Argentina made headlines last month when its currency, the peso, crashed 15 percent in one fell swoop. The government had little choice but to devalue the currency after the Argentine Central Bank had sold off most of its dollar reserves — at the staggering rate of $1.1 billion per month — in a futile attempt to defend the peso in foreign exchange (FX) markets.
While this saga was in the news just last month, the story about what led to Argentina’s devaluation goes back much further.
Fiscal mismanagement, rampant money printing, and failed currency exchange controls by the Argentine government over many years culminated in this moment of truth, with no choice but to devalue the currency, after the global FX market forced their hand.

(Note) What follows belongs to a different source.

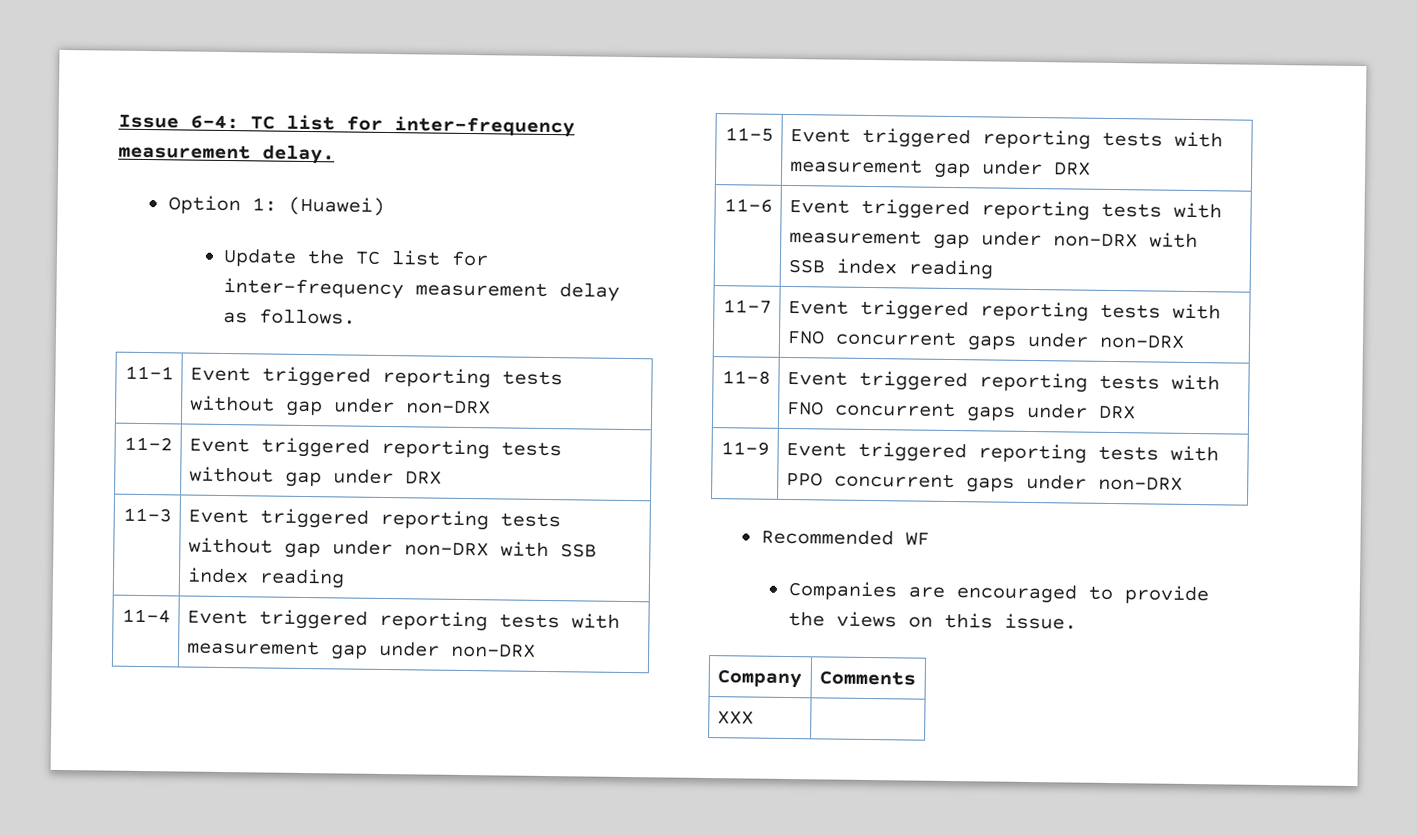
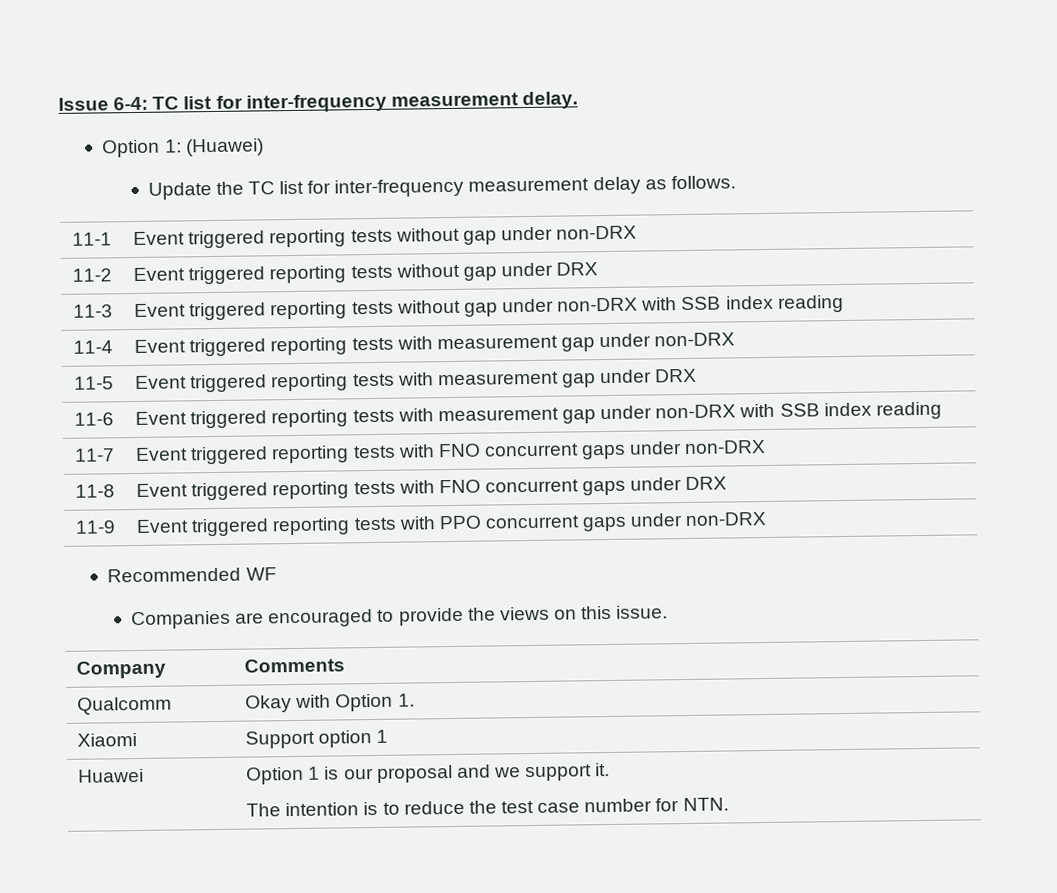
[716,710,754,725] XXX | -> [77,696,173,715] [245,693,415,713] [77,733,138,747] [245,729,389,749] [78,768,145,783] [246,762,611,785] [246,797,729,817] Qualcomm | Okay with Option 1. // Xiaomi | Support option 1 // Huawei | Option 1 is our proposal and we support it. // The intention is to reduce the test case number for NTN.

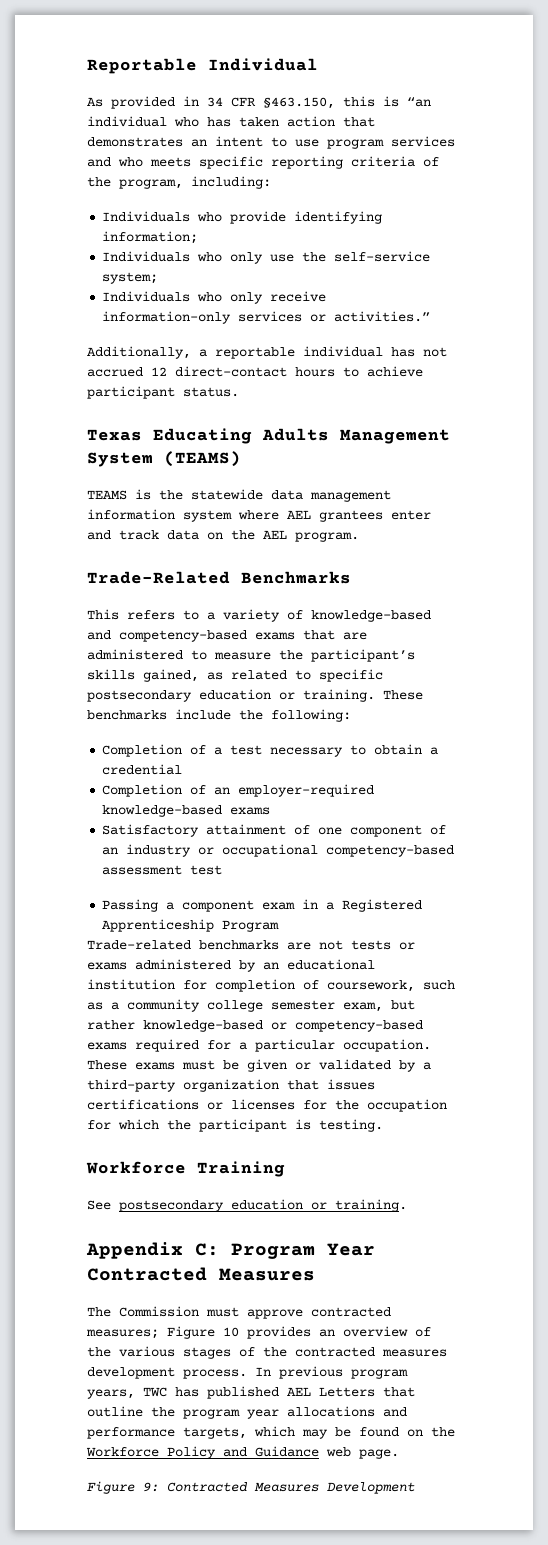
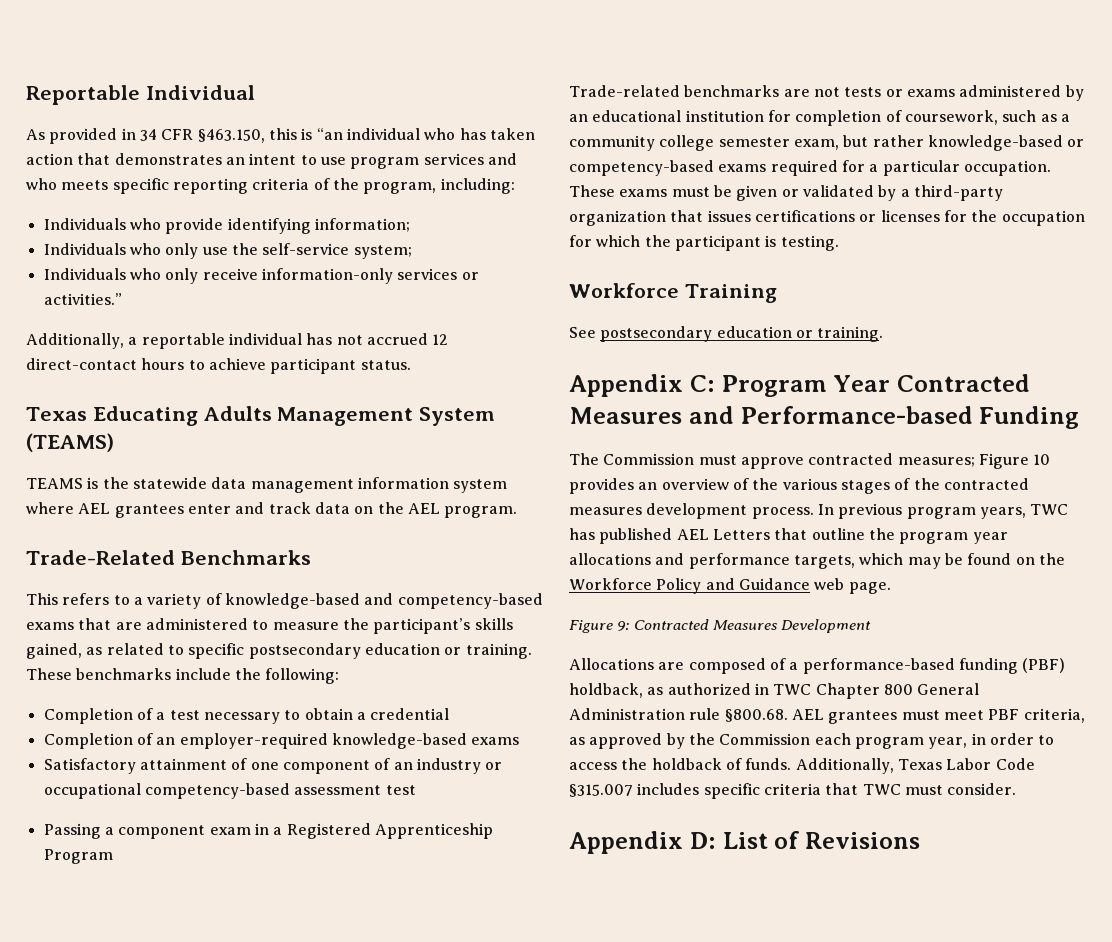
(315, 1274) none -> [688,406,1080,429] and Performance-based Funding
(415, 1488) none -> [569,658,1066,674] [569,683,980,699] [569,708,1085,724] [569,733,1055,749] [569,758,1035,774] [569,783,1017,799] [569,831,920,854] // Allocations are composed of a performance-based funding (PBF) holdback, as authorized in TWC Chapter 800 General Administration rule §800.68. AEL grantees must meet PBF criteria, as approved by the Commission each program year, in order to access the holdback of funds. Additionally, Texas Labor Code §315.007 includes specific criteria that TWC must consider. // Appendix D: List of Revisions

You could chock this up as just another emerging market crisis; a banana-republic too deeply in debt, with no other option but to devalue its currency overnight. But this also serves as a cautionary tale for developed economies whose own finances are beginning to resemble those banana-republics of yesteryear.
Sadly, this includes most of Europe, Japan and even the U.S. today. After all, our deficits and the long-term downtrend in the dollar are no less real than those experienced in some South American economies.
As my colleague Charles Goyette often and correctly points out: economic freedom and prosperity go hand in hand. What’s more, economic freedom can lead you to some of the most promising and profitable global investments if you know what to look for.
Stock markets in countries boasting superior economic freedom scores should outperform U.S. stocks over the long run. |
The Heritage Foundation, in partnership with The Wall Street Journal, publishes an annual Index of Economic Freedom, as it has been doing for the past twenty years. Routinely, the countries near the top of this list are fast-growing emerging markets with:
* LESS heavy-handed government intervention …
* MORE fiscal and monetary responsibility, and …
* Economies with more freedom to innovate and where investments can prosper.
It’s no surprise that the U.S., Europe, and Japan have been slipping lower in the rankings nearly every year. In the 2014 Index of Economic Freedom, the U.S. finished 12th and has the dubious distinction of being the only country to experience a loss of economic freedom in each of the last seven years!
At least we can take some comfort in knowing that we have company; many other developed nations are ranked even lower including: Germany (18th), Japan (25th) and France (70th).
The payoff for investors is this: Economies achieving high levels of economic freedom outperform others in dynamic economic growth and long-term prosperity, as the authors of this index correctly point out. Or, to quote directly from the 2014 Index of Economic Freedom (emphasis mine):
“Economies rated ‘free’ or ‘mostly free’ … enjoy incomes that are more than three times higher than average incomes in all other countries and more than 10 times higher than the incomes of ‘repressed’ economies.”
Cleary, there is a well-documented link here between economic freedom and prosperity for those willing to invest in free economies and markets globally.
As an added bonus, it is much easier today than ever before to invest globally with the simplicity of low-cost ETFs and the ease of U.S. listed ADRs, representing more prosperous international stock markets.
For example, at the very top of this year’s rankings are two fast-growing Asian economies, Hong Kong at #1, and Singapore at #2. In fact, Hong Kong has been top-rated in economic freedom for 20 straight years, thanks in large part to a small government, low taxes and a light regulatory burden.
As a result, Hong Kong achieves a high degree of “market openness,” according to the index, because it consistently gets high grades in fiscal, financial and investment freedom … three of the MOST important components to economic freedom and long-term prosperity.
Compare Hong Kong with the U.S. in each of these categories, and the contrast in relative economic prosperity is striking, as shown in the graph below.
* Financial Freedom is the all-important factor of responsible monetary and fiscal policies; where governments don’t exercise too much control over the financial sector and don’t abuse the financial printing press. Hong Kong ranks 1st … the U.S., 19th …
* Investment Freedom means open markets with little or no government interference in the free flow of capital. Government doesn’t exercise undue influence over (or control) particular sectors of the economy. Hong Kong ranks 2nd; the U.S. trails far behind in 46th place …
* Finally, Hong Kong ranks 17th in Fiscal Freedom, meaning restrained government spending and a lower tax burden imposed on businesses, individuals and investors … the U.S. ranks a dismal and distant 154th by comparison.
It makes perfect sense why stock markets in countries boasting superior economic freedom scores should also outperform U.S. stocks over the long run. In fact, Hong Kong, Singapore, South Korea, Sweden and others that get consistently high marks in financial, investment and fiscal freedom are also likely to have the best profit potential for investors.